• TASK ITEM A: Translate this sentence from the party dialogue into Spanish: "There's cucumber sandwiches and lady fingers on the buffet."
• TASK ITEM B:
Answer these questions from the party dialogue:
(i) What full name is given for the guest Arnold is asked to meet?
(ii) Where does the speaker's second cousin live?
(iii) What place was Rhonda's summer vacation in?

GIVEN PASSAGE START

They're the beautiful people.
(SIGHING)
It's like you
were born lucky,
or something, Arnold.
With a silver fork
in your mouth.
Yeah, just go, Arnold.
I got other plans
tonight, anyway.
Yeah. Go. Go!
And tell us
what it was like,
football head.
Come on, you guys.
Let's go throw rocks
at a dumpster.
(INDISTINCT CHATTER)
(DOORBELL RINGS)
Arnold, doll?
Ciao. Won't
you come in?
Arnold the doll?
Arnold, you, of course,
know Nadine and Katrinka.
But please meet Rex
Smythe Higgins, the third.
There's cucumber sandwiches
and lady fingers on
the buffet. Help yourself.
Thanks.
I've been
to England, too.
My second cousin
lives there.
She's a duchess
of some kind.
Hey, Arnold.
Hey, Park.
Hey, Peapod.
Having any fun?
Not really.
We're just pretending
to eat for a while
till we have to
go back in there
and listen to Rhonda
talk about her summer
vacation in Europe.
May I offer you
a toast point?
What does she do
with the rest of the toast?
Probably donates
to the awkward
and unfashionable.
Some cool party.
Yeah, it's
a real blast.
I'm so glad I invited
only the cool kids this time.

GIVEN PASSAGE END
DATA LISTING START

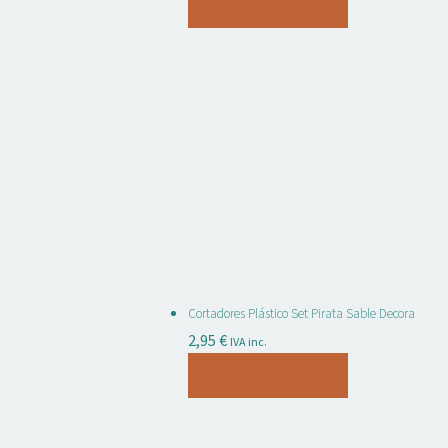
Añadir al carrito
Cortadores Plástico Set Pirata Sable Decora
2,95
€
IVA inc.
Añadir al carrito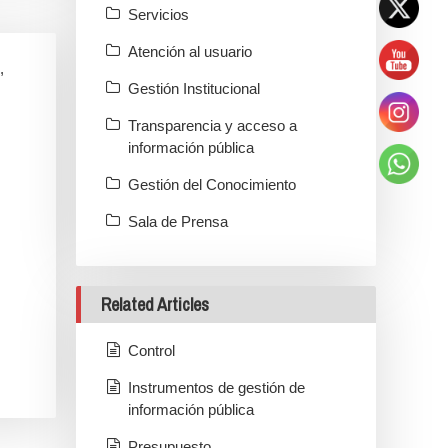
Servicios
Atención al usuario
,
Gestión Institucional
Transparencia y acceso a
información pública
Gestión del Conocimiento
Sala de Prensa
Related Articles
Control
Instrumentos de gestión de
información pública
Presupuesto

DATA LISTING END
DATA LISTING START

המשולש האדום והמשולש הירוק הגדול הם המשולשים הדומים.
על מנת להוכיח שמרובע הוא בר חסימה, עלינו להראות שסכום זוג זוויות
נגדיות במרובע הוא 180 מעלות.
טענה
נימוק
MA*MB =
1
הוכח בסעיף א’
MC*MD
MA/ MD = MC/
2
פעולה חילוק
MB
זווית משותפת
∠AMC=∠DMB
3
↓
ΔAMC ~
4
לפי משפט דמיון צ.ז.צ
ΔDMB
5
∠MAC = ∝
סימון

DATA LISTING END

• TASK RESPONSE A: Hay sándwiches de pepino y soletillas en el bufé.

• TASK RESPONSE B:
(i) Rex Smythe Higgins, the third
(ii) England
(iii) Europe